— WHAT THIS TASK INVOLVES —
Give the listing again, word for word, and let no picture into it.
(DATA FOR ANALYSIS Opens)
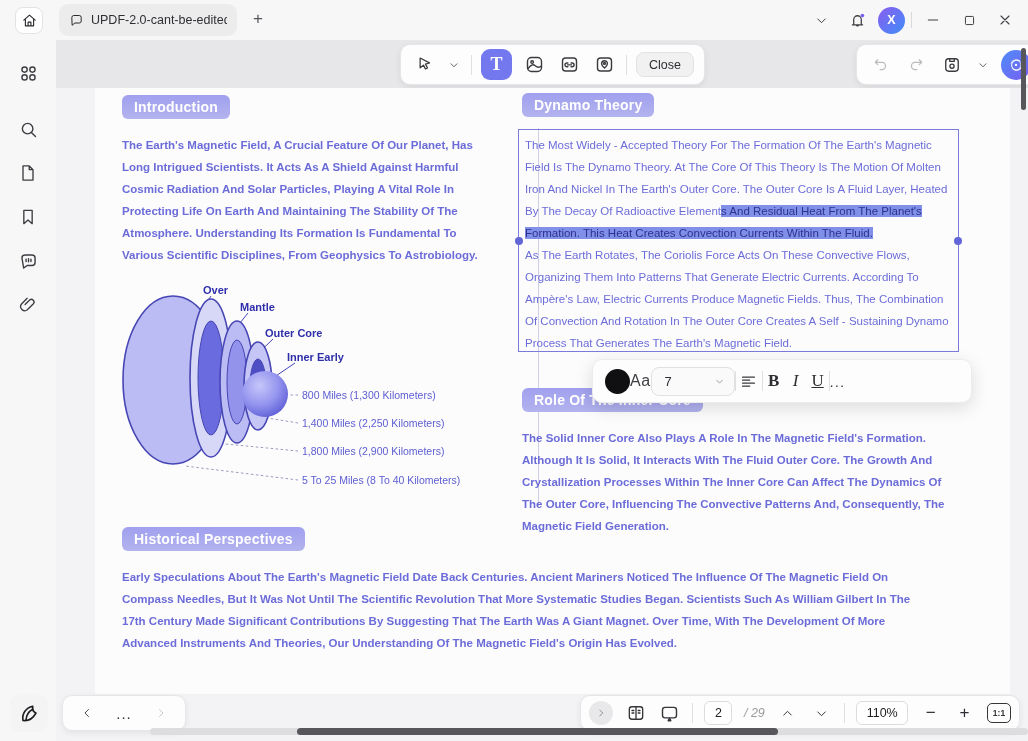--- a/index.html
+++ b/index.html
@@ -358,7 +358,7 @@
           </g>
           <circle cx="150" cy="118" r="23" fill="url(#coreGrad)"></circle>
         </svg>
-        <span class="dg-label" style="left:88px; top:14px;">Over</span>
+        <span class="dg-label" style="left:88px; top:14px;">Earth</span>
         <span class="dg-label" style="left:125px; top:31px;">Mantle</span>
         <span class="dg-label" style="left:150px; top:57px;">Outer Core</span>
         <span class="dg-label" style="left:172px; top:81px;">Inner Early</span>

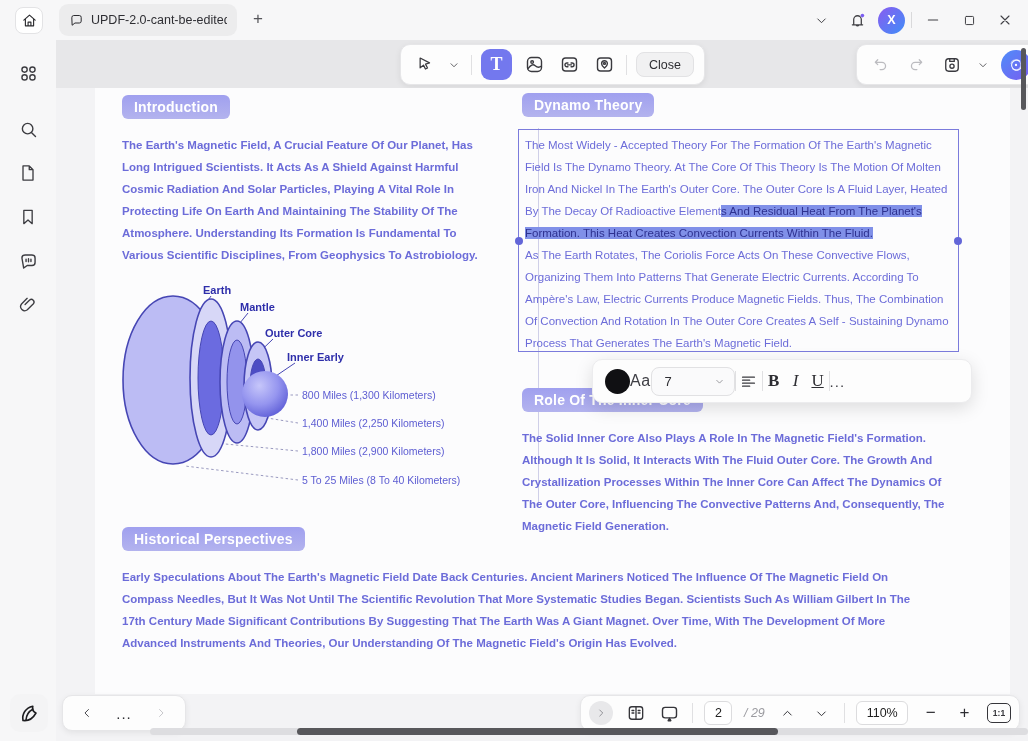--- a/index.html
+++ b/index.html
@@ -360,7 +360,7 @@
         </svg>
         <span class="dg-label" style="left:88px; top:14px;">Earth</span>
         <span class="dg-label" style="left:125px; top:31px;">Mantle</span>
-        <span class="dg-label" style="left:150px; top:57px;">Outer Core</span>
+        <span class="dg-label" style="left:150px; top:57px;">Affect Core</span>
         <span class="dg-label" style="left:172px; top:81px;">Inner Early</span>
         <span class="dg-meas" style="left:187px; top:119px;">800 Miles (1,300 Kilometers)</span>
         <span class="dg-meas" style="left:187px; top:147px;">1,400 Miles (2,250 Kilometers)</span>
(DATA FOR ANALYSIS Closes)
— EXPECTED OUTPUT —
--- a/index.html
+++ b/index.html
@@ -358,7 +358,7 @@
           </g>
           <circle cx="150" cy="118" r="23" fill="url(#coreGrad)"></circle>
         </svg>
-        <span class="dg-label" style="left:88px; top:14px;">Over</span>
+        <span class="dg-label" style="left:88px; top:14px;">Earth</span>
         <span class="dg-label" style="left:125px; top:31px;">Mantle</span>
         <span class="dg-label" style="left:150px; top:57px;">Outer Core</span>
         <span class="dg-label" style="left:172px; top:81px;">Inner Early</span>

--- a/index.html
+++ b/index.html
@@ -360,7 +360,7 @@
         </svg>
         <span class="dg-label" style="left:88px; top:14px;">Earth</span>
         <span class="dg-label" style="left:125px; top:31px;">Mantle</span>
-        <span class="dg-label" style="left:150px; top:57px;">Outer Core</span>
+        <span class="dg-label" style="left:150px; top:57px;">Affect Core</span>
         <span class="dg-label" style="left:172px; top:81px;">Inner Early</span>
         <span class="dg-meas" style="left:187px; top:119px;">800 Miles (1,300 Kilometers)</span>
         <span class="dg-meas" style="left:187px; top:147px;">1,400 Miles (2,250 Kilometers)</span>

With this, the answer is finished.